Georges Papandréou sait qu’il s’agit d’un tournant politique majeur puisque si le plan d’austérité de 28 milliards d’euros n’est pas approuvé d’ici la fin du mois par le Parlement, les choix entérinés à Luxembourg seront sans effet. Majoritaire au sein de la chambre, avec 155 sièges sur 300, le gouvernement doit néanmoins faire face à une grogne croissante au sein de son propre camp. Trois députés du Pasok, le parti socialiste majoritaire, ont ainsi plié bagages la semaine dernière. Pour répondre à cette inquiétude, le Premier ministre a présenté vendredi un remaniement ministériel.
Au-delà de la classe politique, la rue a également fait entendre son mécontentement au travers de manifestations, parfois violentes. Georges Papandréou lui a promis hier la tenue d’un référendum à l’automne sur des réformes du système politique, certaines devant passer par une modification de la constitution.
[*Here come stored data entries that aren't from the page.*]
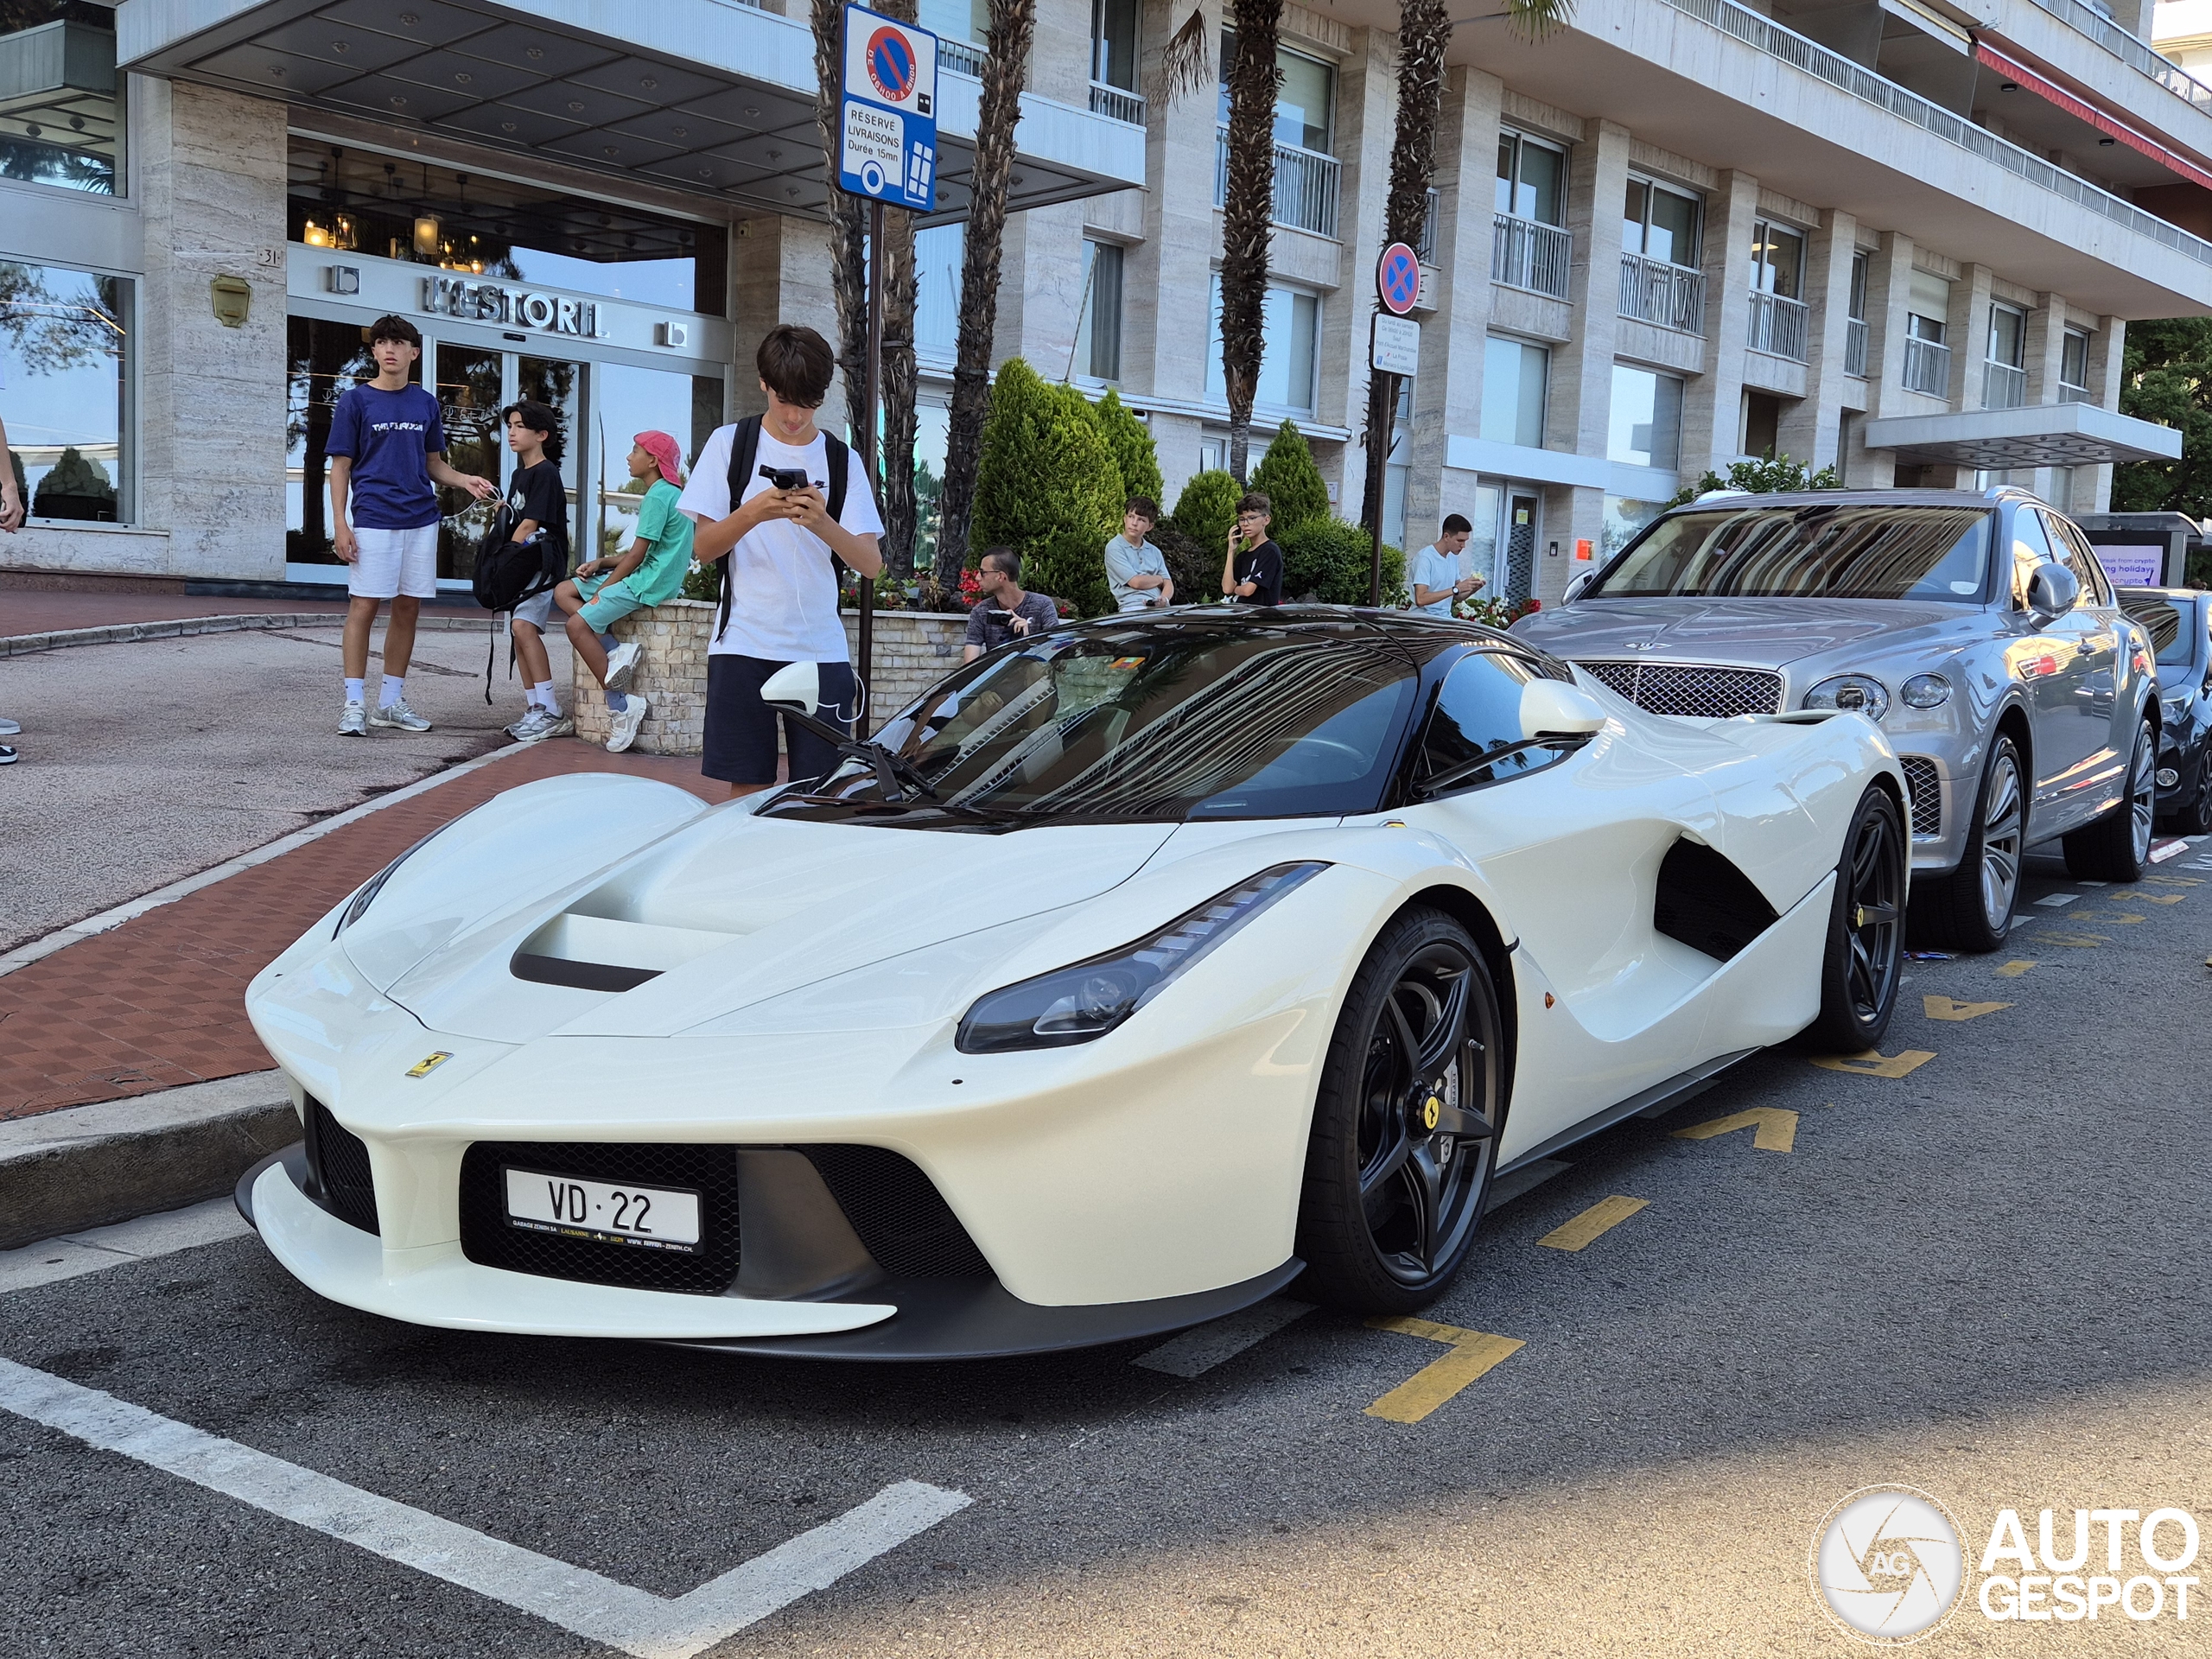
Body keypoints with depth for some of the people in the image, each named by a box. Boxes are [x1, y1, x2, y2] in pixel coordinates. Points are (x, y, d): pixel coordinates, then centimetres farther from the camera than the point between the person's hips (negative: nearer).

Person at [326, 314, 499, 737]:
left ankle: (391, 702, 15)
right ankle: (353, 705, -2)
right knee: (364, 606, -6)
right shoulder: (355, 400, 1)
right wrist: (340, 523, -9)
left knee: (408, 608, 7)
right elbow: (341, 467, 0)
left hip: (421, 520, 4)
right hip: (373, 521, -4)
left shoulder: (426, 403, 12)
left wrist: (465, 481, -1)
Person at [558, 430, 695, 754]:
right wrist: (601, 563, 10)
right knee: (563, 592, 8)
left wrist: (602, 590, -8)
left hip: (648, 584, -11)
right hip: (646, 576, 11)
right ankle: (615, 651, -9)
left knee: (578, 625, -17)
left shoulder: (658, 496, -14)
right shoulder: (669, 493, 18)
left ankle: (622, 703, -15)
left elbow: (637, 555, -16)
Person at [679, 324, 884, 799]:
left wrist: (822, 523, -19)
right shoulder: (730, 443, 6)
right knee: (746, 789, 1)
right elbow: (702, 547, 2)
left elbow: (871, 564, 0)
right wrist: (754, 512, -17)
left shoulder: (842, 460, 10)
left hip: (821, 651, 1)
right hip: (743, 646, -1)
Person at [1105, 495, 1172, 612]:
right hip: (1133, 609, -6)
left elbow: (1168, 584, 15)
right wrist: (1159, 579, 13)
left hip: (1160, 608, 6)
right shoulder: (1115, 547, 3)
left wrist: (1164, 599, -9)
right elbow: (1135, 582, -6)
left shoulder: (1154, 552, 23)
Le gouvernement entend pour ce faire mettre sur pied une commission chargée de recueillir les doléances des citoyens. «Une absence de méritocratie et de transparence dans le secteur public, ainsi qu’une corruption et une surconsommation ont contribué à la situation économique actuelle», a-t-il assené.
Alors que l’aléa politique plane au-dessus de l’Acropole, Georges Papandréou a indiqué qu’il se rendrait aujourd’hui et demain à Bruxelles pour discuter d’un nouveau plan d’aide avec le président de la Commission européenne, José-Manuel Barroso, et le président du Conseil européen, Herman Van Rompuy. Il a confirmé que le pays négociait un plan «à peu près égal» à celui de 110 milliards d’euros élaboré il y a un an.